The Xerox Alto, widely recognized as the first modern personal computer, pioneered almost every basic concept we are familiar with in computers today. These include Windows, bit-mapped computer displays, the whole idea of WYSIWYG interfaces, the cut/paste/copy tools in word processing programs, and pop-up menus. Most of this vision of the “office of the future” was unveiled at a meeting of Xerox executives held on 10 Nov 1977, 40 years ago last week.

Birthday

To celebrate that birthday, the Computer History Museum in Mountain View, Calif., brought together some Parc researchers who worked on the Alto on Friday. They put it through its paces in a series of live demos. These demos used an Alto restored to working order over the past eight months. (Doug Brotz, now a fellow at Adobe Systems, noted that today’s Alto emulator for Mac computers runs five times as fast as an actual Alto.) The demo event is now available for streaming on Facebook.

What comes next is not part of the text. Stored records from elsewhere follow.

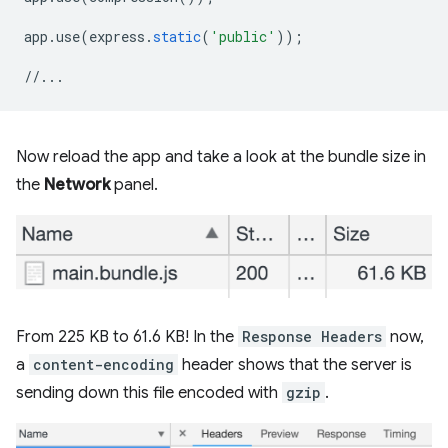
app
.
use
(
express
.
static
(
'public'
));
//...
Now reload the app and take a look at the bundle size in
the
Network
panel.
From 225 KB to 61.6 KB! In the
Response Headers
now,
a
content-encoding
header shows that the server is
sending down this file encoded with
gzip
.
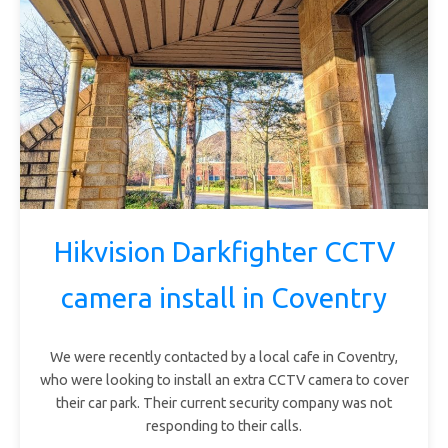
Hikvision Darkfighter CCTV
camera install in Coventry
We were recently contacted by a local cafe in Coventry,
who were looking to install an extra CCTV camera to cover
their car park. Their current security company was not
responding to their calls.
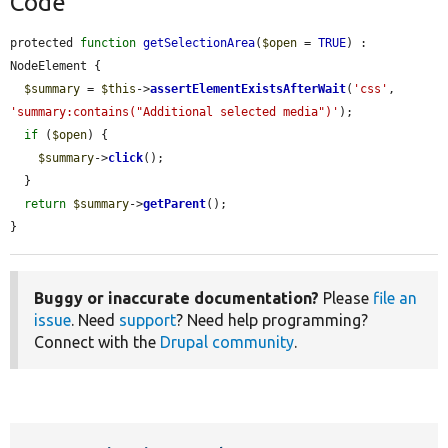
Code
protected 
function
getSelectionArea
(
$open
 = 
TRUE
) : 
NodeElement {

$summary
 = 
$this
->
assertElementExistsAfterWait
(
'css'
, 
'summary:contains("Additional selected media")'
);

if
 (
$open
) {

$summary
->
click
();

  }

return
$summary
->
getParent
();

}
Buggy or inaccurate documentation?
Please
file an
issue
. Need
support
? Need help programming?
Connect with the
Drupal community
.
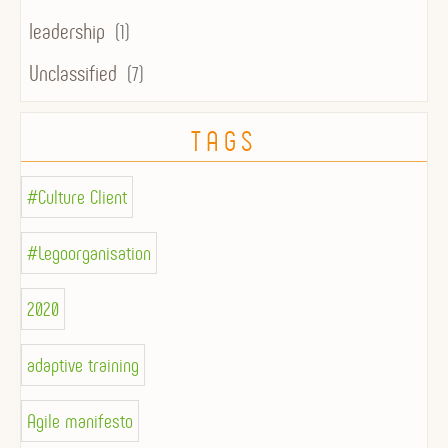
leadership
(1)
Unclassified
(7)
TAGS
#Culture Client
#Legoorganisation
2020
adaptive training
Agile manifesto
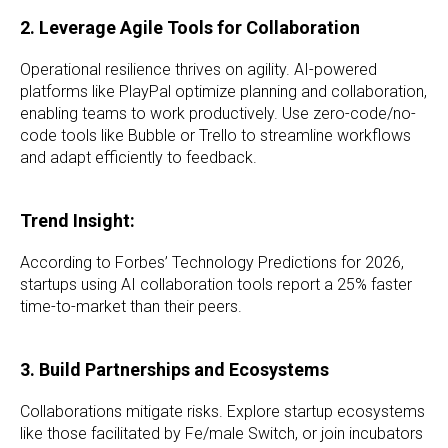
2. Leverage Agile Tools for Collaboration
Operational resilience thrives on agility. AI-powered
platforms like PlayPal optimize planning and collaboration,
enabling teams to work productively. Use zero-code/no-
code tools like Bubble or Trello to streamline workflows
and adapt efficiently to feedback.
Trend Insight:
According to Forbes’ Technology Predictions for 2026,
startups using AI collaboration tools report a 25% faster
time-to-market than their peers.
3. Build Partnerships and Ecosystems
Collaborations mitigate risks. Explore startup ecosystems
like those facilitated by Fe/male Switch, or join incubators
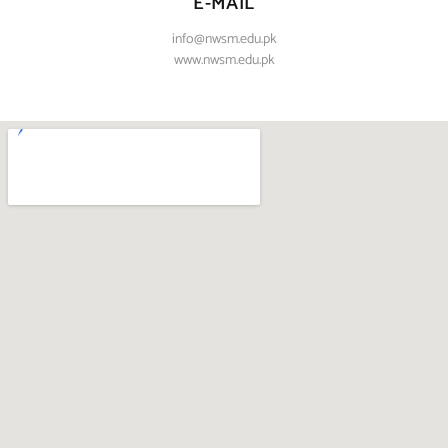
E-MAIL
info@nwsm.edu.pk
www.nwsm.edu.pk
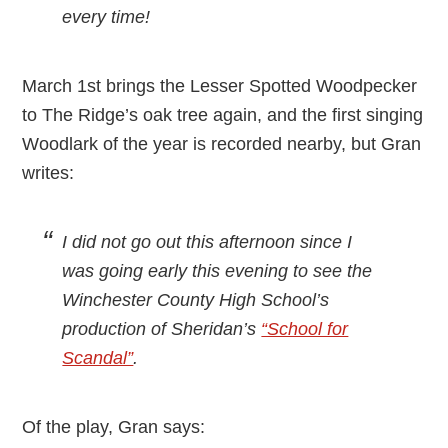
every time!
March 1st brings the Lesser Spotted Woodpecker
to The Ridge’s oak tree again, and the first singing
Woodlark of the year is recorded nearby, but Gran
writes:
I did not go out this afternoon since I
was going early this evening to see the
Winchester County High School’s
production of Sheridan’s
“School for
Scandal”
.
Of the play, Gran says:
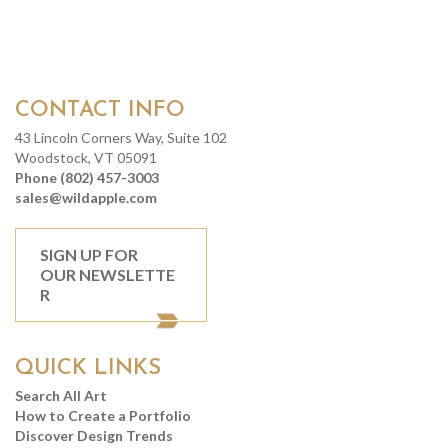
CONTACT INFO
43 Lincoln Corners Way, Suite 102
Woodstock, VT 05091
Phone (802) 457-3003
sales@wildapple.com
SIGN UP FOR
OUR NEWSLETTE
R
QUICK LINKS
Search All Art
How to Create a Portfolio
Discover Design Trends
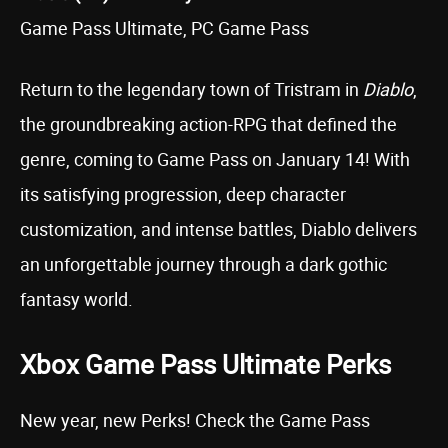
Game Pass Ultimate, PC Game Pass
Return to the legendary town of Tristram in
Diablo
,
the groundbreaking action-RPG that defined the
genre, coming to Game Pass on January 14! With
its satisfying progression, deep character
customization, and intense battles, Diablo delivers
an unforgettable journey through a dark gothic
fantasy world.
Xbox Game Pass Ultimate Perks
New year, new Perks! Check the Game Pass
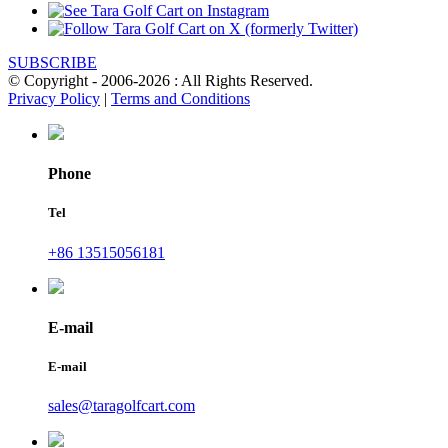
SUBSCRIBE
© Copyright - 2006-2026 : All Rights Reserved.
Privacy Policy
|
Terms and Conditions
Phone
Tel
+86 13515056181
E-mail
E-mail
sales@taragolfcart.com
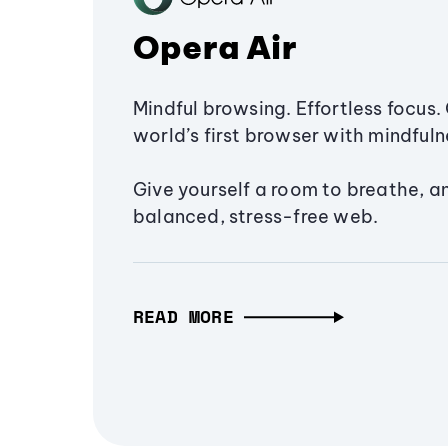
Opera Air
Mindful browsing. Effortless focus. 
world’s first browser with mindfulne
Give yourself a room to breathe, a
balanced, stress-free web.
READ MORE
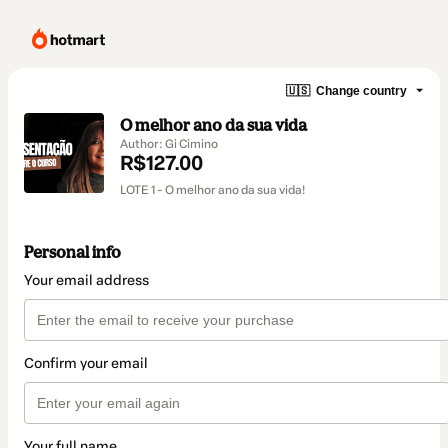
🇺🇸
Change country
O melhor ano da sua vida
Author: Gi Cimino
R$127.00
LOTE 1 - O melhor ano da sua vida!
Personal info
Your email address
Confirm your email
Your full name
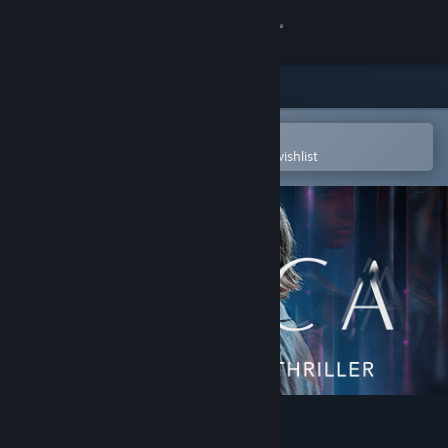
Sign in
Store
Community
Open in the Steam Mobile App
To easily purchase or add to your wishlist
About
Support
Change language
Get the Steam Mobile App
View desktop website
Erica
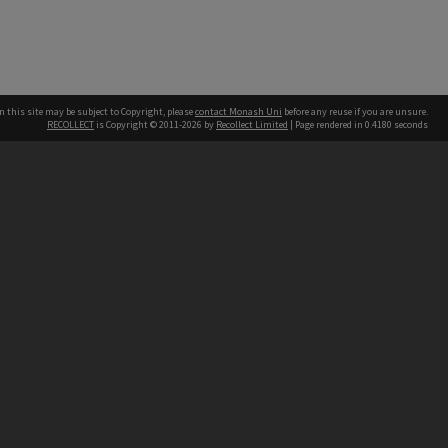
n this site may be subject to Copyright, please
contact Monash Uni
before any reuse if you are unsure.
RECOLLECT
is Copyright © 2011-2026 by
Recollect Limited
| Page rendered in
0.4180
seconds
h our Australian campuses stand.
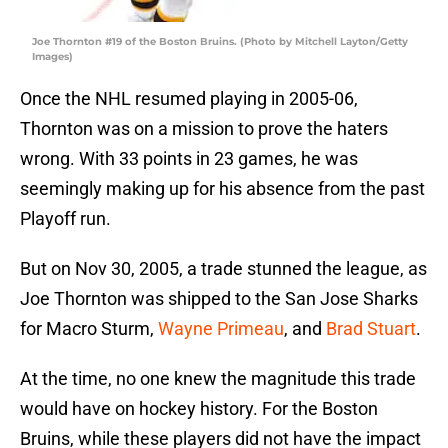
Joe Thornton #19 of the Boston Bruins. (Photo by Mitchell Layton/Getty
Images)
Once the NHL resumed playing in 2005-06,
Thornton was on a mission to prove the haters
wrong. With 33 points in 23 games, he was
seemingly making up for his absence from the past
Playoff run.
But on Nov 30, 2005, a trade stunned the league, as
Joe Thornton was shipped to the San Jose Sharks
for Macro Sturm,
Wayne Primeau
, and
Brad Stuart
.
At the time, no one knew the magnitude this trade
would have on hockey history. For the Boston
Bruins, while these players did not have the impact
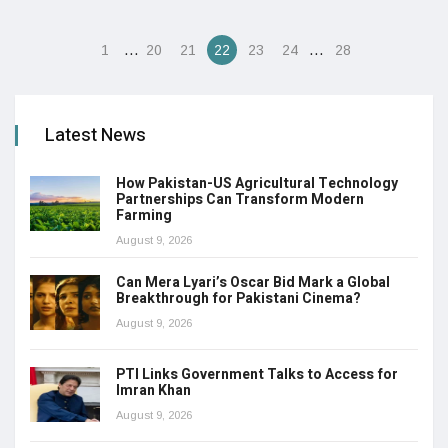
…
…
1
20
21
22
23
24
28
Latest News
How Pakistan-US Agricultural Technology
Partnerships Can Transform Modern
Farming
August 9, 2026
Can Mera Lyari’s Oscar Bid Mark a Global
Breakthrough for Pakistani Cinema?
August 9, 2026
PTI Links Government Talks to Access for
Imran Khan
August 9, 2026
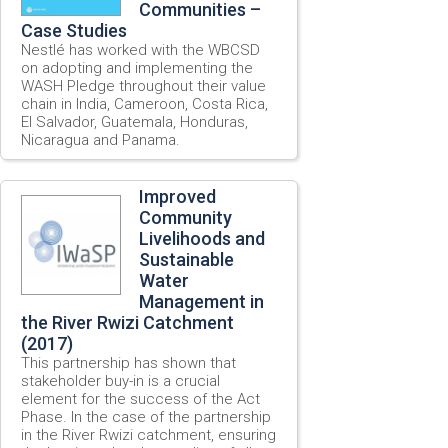
Communities –
Case Studies
Nestlé has worked with the WBCSD
on adopting and implementing the
WASH Pledge throughout their value
chain in India, Cameroon, Costa Rica,
El Salvador, Guatemala, Honduras,
Nicaragua and Panama.
Improved
Community
Livelihoods and
Sustainable
Water
Management in
the River Rwizi Catchment
(2017)
This partnership has shown that
stakeholder buy-in is a crucial
element for the success of the Act
Phase. In the case of the partnership
in the River Rwizi catchment, ensuring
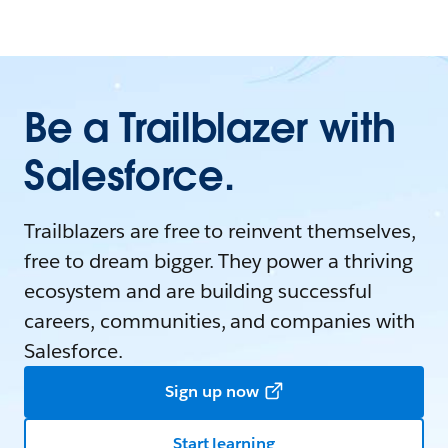
Be a Trailblazer with
Salesforce.
Trailblazers are free to reinvent themselves,
free to dream bigger. They power a thriving
ecosystem and are building successful
careers, communities, and companies with
Salesforce.
Sign up now
Start learning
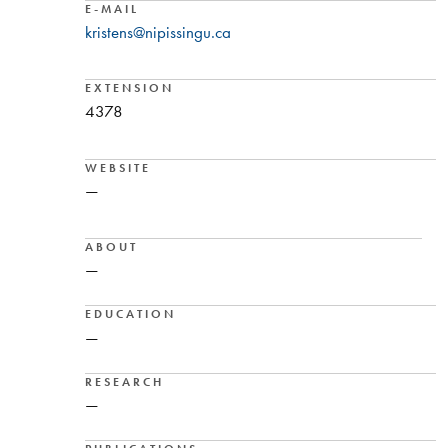
E-MAIL
kristens@nipissingu.ca
EXTENSION
4378
WEBSITE
—
ABOUT
—
EDUCATION
—
RESEARCH
—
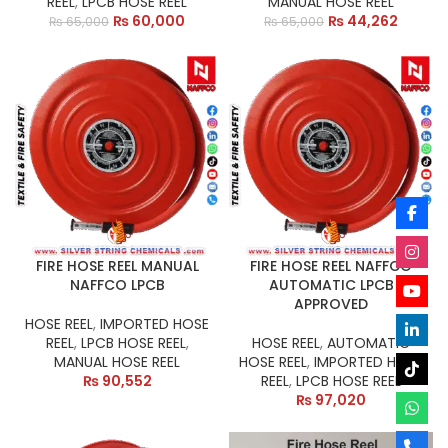
REEL
,
LPCB HOSE REEL
MANUAL HOSE REEL
₨
60,000
₨
44,262
₨
65,000
₨
65,000
FIRE HOSE REEL MANUAL
FIRE HOSE REEL NAFFCO
NAFFCO LPCB
AUTOMATIC LPCB
APPROVED
HOSE REEL
,
IMPORTED HOSE
REEL
,
LPCB HOSE REEL
,
HOSE REEL
,
AUTOMATIC
MANUAL HOSE REEL
HOSE REEL
,
IMPORTED HOSE
₨
90,552
REEL
,
LPCB HOSE REEL
₨
97,020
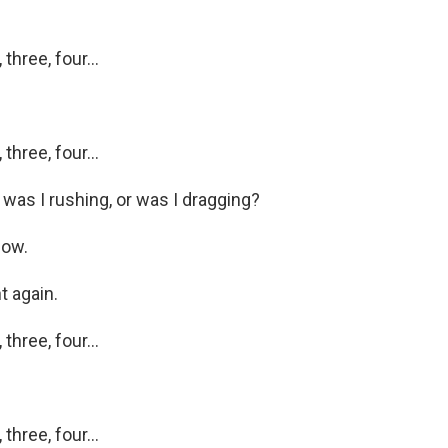
hree, four...
hree, four...
as I rushing, or was I dragging?
now.
 again.
hree, four...
hree, four...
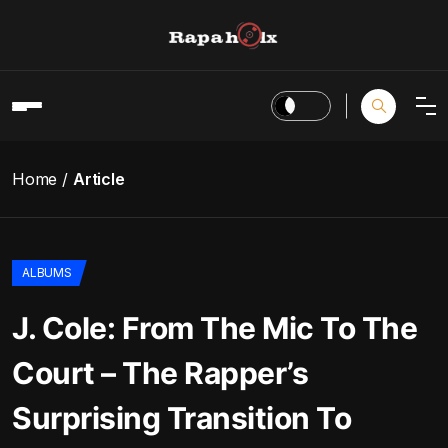
Home
Article
ALBUMS
J. Cole: From The Mic To The
Court – The Rapper’s
Surprising Transition To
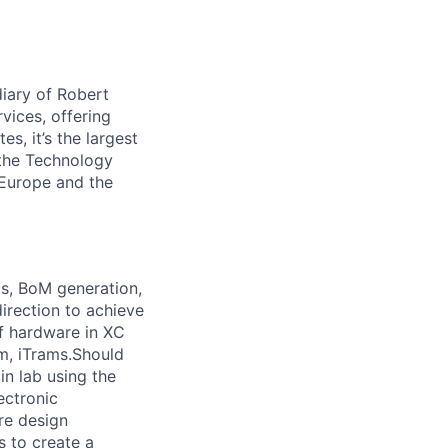
iary of Robert
vices, offering
s, it’s the largest
 the Technology
 Europe and the
ts, BoM generation,
direction to achieve
of hardware in XC
m, iTrams.Should
in lab using the
ectronic
re design
s to create a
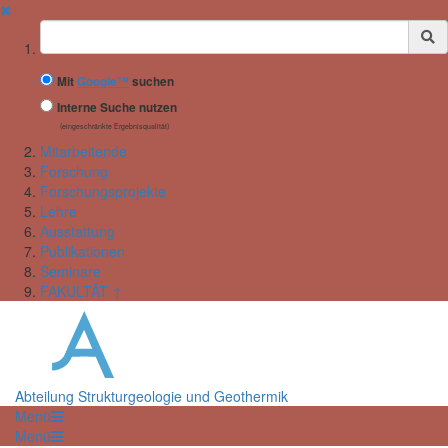
✖
Suchbegriff
Mit
Google™
suchen
Interne Suche nutzen
(eingeschränkte Ergebnisqualität)
Mitarbeitende
Forschung
Forschungsprojekte
Lehre
Ausstattung
Publikationen
Seminare
FAKULTÄT ↑
Abteilung Strukturgeologie und Geothermik
Menü
Menü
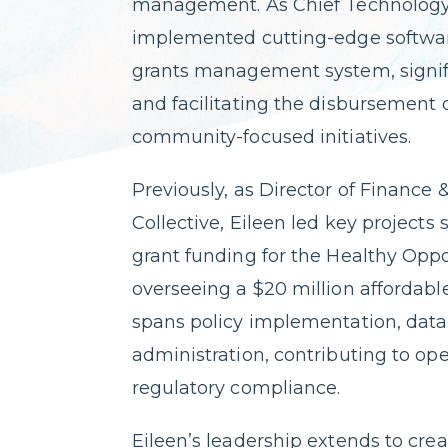
management. As Chief Technology
implemented cutting-edge software
grants management system, signifi
and facilitating the disbursement o
community-focused initiatives.
Previously, as Director of Finance
Collective, Eileen led key projects 
grant funding for the Healthy Oppor
overseeing a $20 million affordable
spans policy implementation, data 
administration, contributing to op
regulatory compliance.
Eileen’s leadership extends to crea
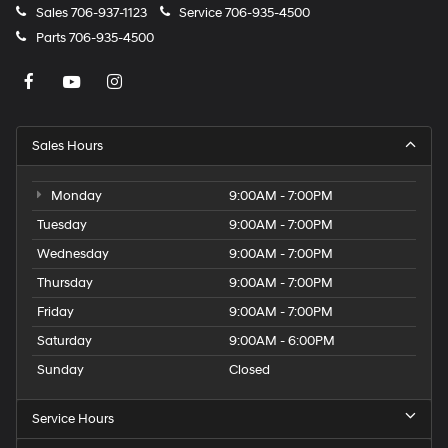
Sales
706-937-1123
Service
706-935-4500
Parts
706-935-4500
Sales Hours
Monday
9:00AM - 7:00PM
Tuesday
9:00AM - 7:00PM
Wednesday
9:00AM - 7:00PM
Thursday
9:00AM - 7:00PM
Friday
9:00AM - 7:00PM
Saturday
9:00AM - 6:00PM
Sunday
Closed
Service Hours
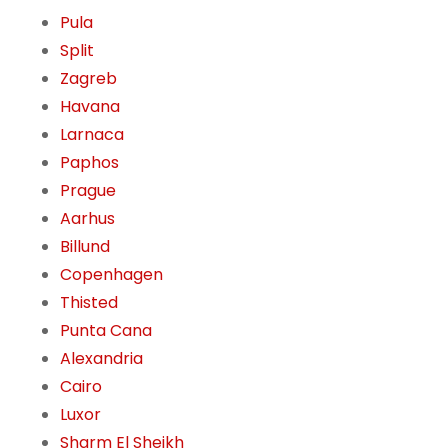
Pula
Split
Zagreb
Havana
Larnaca
Paphos
Prague
Aarhus
Billund
Copenhagen
Thisted
Punta Cana
Alexandria
Cairo
Luxor
Sharm El Sheikh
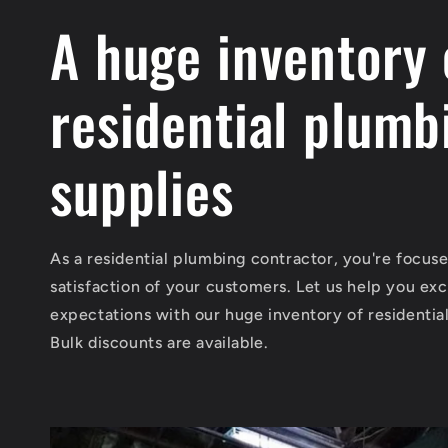
A huge inventory 
residential plumb
supplies
As a residential plumbing contractor, you're focus
satisfaction of your customers. Let us help you exc
expectations with our huge inventory of residentia
Bulk discounts are available.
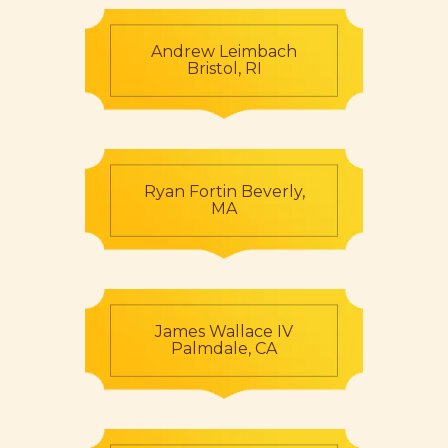
Andrew Leimbach
Bristol, RI
Ryan Fortin Beverly,
MA
James Wallace IV
Palmdale, CA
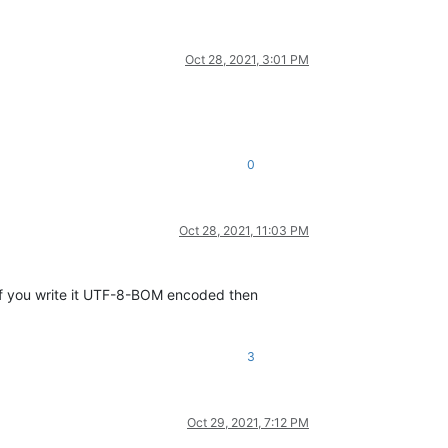
Oct 28, 2021, 3:01 PM
0
Oct 28, 2021, 11:03 PM
f you write it UTF-8-BOM encoded then
3
Oct 29, 2021, 7:12 PM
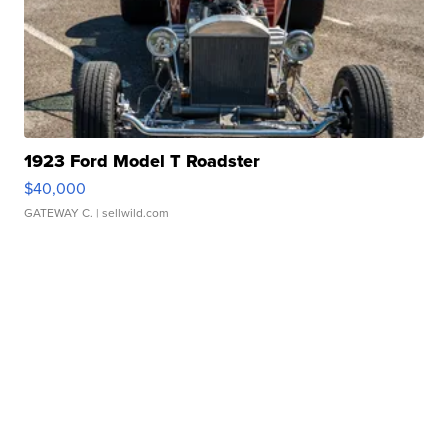
1923 Ford Model T Roadster
$40,000
GATEWAY C.
| sellwild.com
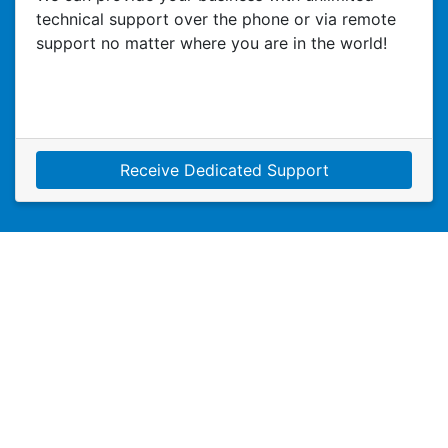
technical support over the phone or via remote
support no matter where you are in the world!
Receive Dedicated Support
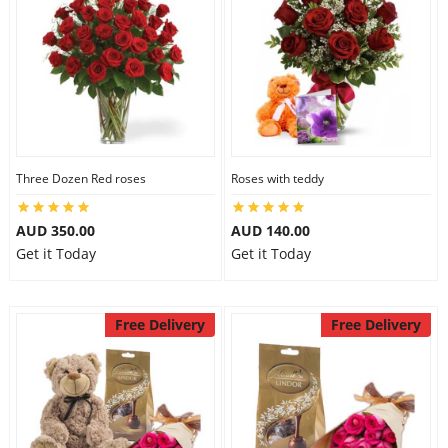
Three Dozen Red roses
Roses with teddy
AUD 350.00
AUD 140.00
Get it Today
Get it Today
Free Delivery
Free Delivery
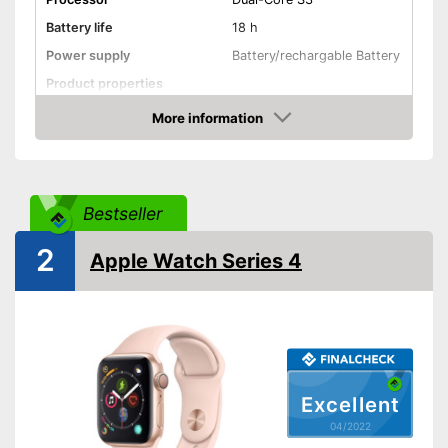
Battery life
18 h
Power supply
Battery/rechargable Battery
Product properties
More information
Touch screen
Check Price
Pedometer
Calorie consumption
Bestseller
2
Sleep monitoring
Apple Watch Series 4
GPS
Sensors
Call notification
Excellent
Message notification
04/2022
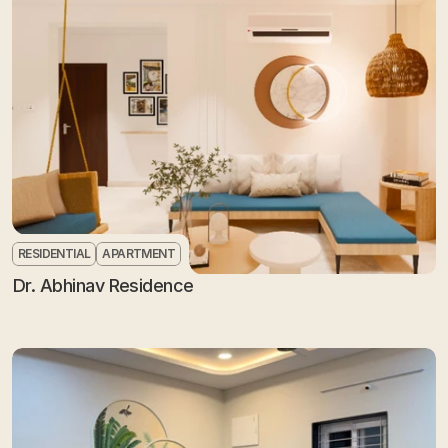
RESIDENTIAL
APARTMENT
Dr. Abhinav Residence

The biggest takeaway? Very little has changed in the everyday software—the email clients, word processing programs, circuit design, and graphics editing tools—that we use on our personal computers; the Alto team bestowed upon the machine a host of good ideas that have yet to be bested.

Xerox Alto panel participants Photo: Douglas Fairbairn/CHM

From left: John Shoch, Dan Ingalls, Doug Brotz, Bob Sproull, Tom Malloy, Charles Simonyi, and David C. Brock.
“My kids wouldn’t find anything impressive” about that evening’s demos, said John Shoch, now a general partner at Alloy Ventures. Every feature, he pointed out, would be familiar to them from software today. Such was a Xerox Parc research staff member and later served as Xerox’s Office Systems Division president.

But, it turns out, the Alto had a feature or two that got left behind when Steve Jobs and others were grabbing all of its bits and pieces and turning them into mass-market computers. The one that got probably the biggest gasp—a “wait, I want that” reaction from the crowd attending the demos live—was a feature called “Replay” that was part of Alto’s word processing system.

Tom Malloy uses the “replay” feature of the Alto. Photo: Douglas Fairbairn/CHAs Charles Simonyi observes, M

Tom Malloy demonstrates the “replay” function of the Bravo word processing progress. During the Bravo word processing program demo, Tom Malloy retired. Still, most recently, the senior vice president and chief software architect at Adobe Systems made a (perhaps staged) mistake that deleted most of the document. Like today’s word processing programs, Bravo had an undo feature that would have allowed him to recover had he not performed any actions after the delete. Unfortunately, he had (an annoyance I run into far too often). But Bravo wasn’t limited to “undo.” It had another way of handling mistakes: You could “replay” all your previous edits (in something that looked somewhat like a high-speed video) and stop wherever you wanted.

I want that.

Of course, at any reunion of tech pioneers, stories are told. I’ve been covering the history of the Alto since the early 1980s [PDF], so I thought I’d heard most of them. But not all, it turns out. While history has focused on the developers, there was another side: users. A less obvious but also useful feature, Shoch pointed out, was Alto’s ability to rebuild its directories from information stored with the documents, even if the guides were irreversibly damaged.

Birthday

Once the researchers got laser printing working, the lure of using these tools for personal business was irresistible. “The researchers—and their spouses­—were doing PTA reports, personal correspondence, doctoral theses,” said Charles Simonyi, who oversaw the development of Word and other Microsoft Office applications and is now back at Microsoft after it acquires his startup, Intentional Software.

And a few of those documents weren’t just PTA reports and letters to Mom. The original business plan for the Macintosh computer was written at Parc on an Alto and printed using Parc’s Dover laser printer, Shoch reported, as was the screenplay for the movie Tron.

This broad range of users pushed the envelope in another way. Brotz worked on Laurel, Alto’s email client software: “Email before Laurel was confined to hard-core computer people, who just wanted to use email to get their work done.” Things got weird, however, when the user community broadened, he reported. “We found several sociological phenomena we hadn’t seen before,” he said, leading to the second manual written for the software. That edition included a chapter on email etiquette—just one more way the researchers at Parc were pioneers.